Secrecy stokes conflict and instability. Nuclear weapons can be paraded, drilled, and even scrutinized to show the other side that an attack will be fruitless. You cannot show off your cyber-weapons, assassins, or corrupt connections, because the adversary will immediately take precautions to prevent them from working.

The West has assets too. Hollywood, for example, helps make the United States into a cultural superpower. The Western financial system is almost essential for anyone wanting to move money around. The main technology companies are American. The best universities are still (just, mostly) in the advanced industrialized democracies. The Western political and economic system, for all its faults, retains magnetic powers of attraction. You don’t see many people risking their lives to reach Russia or China.

But we rarely if ever use these advantages as weapons. Imagine the protests in the West if the US government tried to persuade Hollywood to make films critical of the Chinese Communist Party (which it has not done for a decade). In the Western system, spies, police, prosecutors, judges, academics, journalists, and business executives rightly have clear ideas about what their job entails — and what is not permitted.
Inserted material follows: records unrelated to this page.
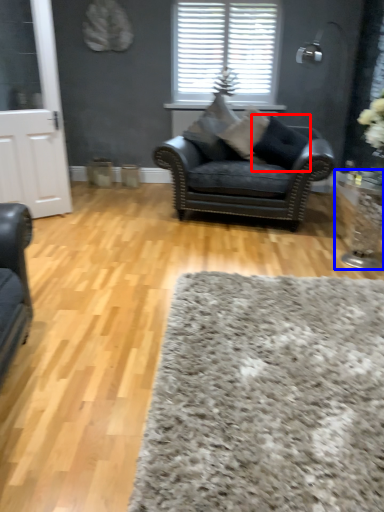
Question: Which object is closer to the camera taking this photo, pillow (highlighted by a red box) or side table (highlighted by a blue box)?

Choices:
 (A) pillow
 (B) side table

Answer: (B)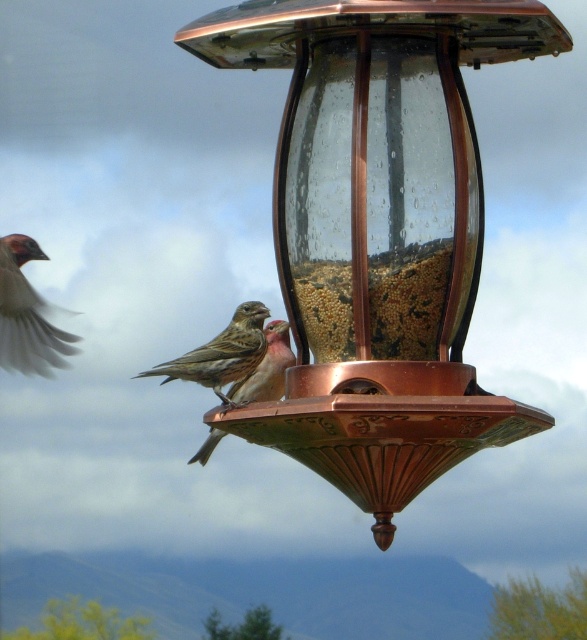
Which is below, copper glass bird feeder at center or brown matte sparrow at center?

Positioned lower is brown matte sparrow at center.

The image size is (587, 640). I want to click on copper glass bird feeder at center, so click(x=379, y=228).

Is point (346, 218) positioned behind point (151, 374)?

No, it is not.

I want to click on copper glass bird feeder at center, so click(x=379, y=228).

Which is in front, point (45, 356) or point (210, 433)?

Point (210, 433)

Who is lower down, white matte sparrow at left or brown speckled sparrow at center?

brown speckled sparrow at center is lower down.

The height and width of the screenshot is (640, 587). Identify the location of white matte sparrow at left. (26, 314).

Identify the location of white matte sparrow at left. The width and height of the screenshot is (587, 640). (26, 314).

Who is shorter, copper glass bird feeder at center or brown speckled sparrow at center?

Standing shorter between the two is copper glass bird feeder at center.

The height and width of the screenshot is (640, 587). Find the location of `copper glass bird feeder at center`. copper glass bird feeder at center is located at coordinates (379, 228).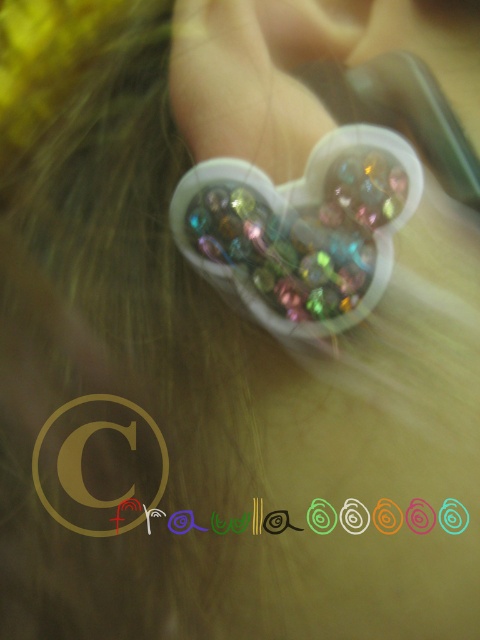
Who is higher up, shiny plastic heart at center or pearlized plastic heart at upper center?

shiny plastic heart at center is higher up.

Can you confirm if shiny plastic heart at center is taller than pearlized plastic heart at upper center?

We can take counter-measures to boost our resilience, lifting the veils that protect dirty money and hardening our computers and networks. But we need to rethink deterrence too. Putin’s nukes are useless because he fears retaliation. What can we do to make him — and the Chinese Communist Party — feel the same way about their secret arsenals? Until we can answer that question, our foes will continue to use these weapons against us, and we will continue to lose.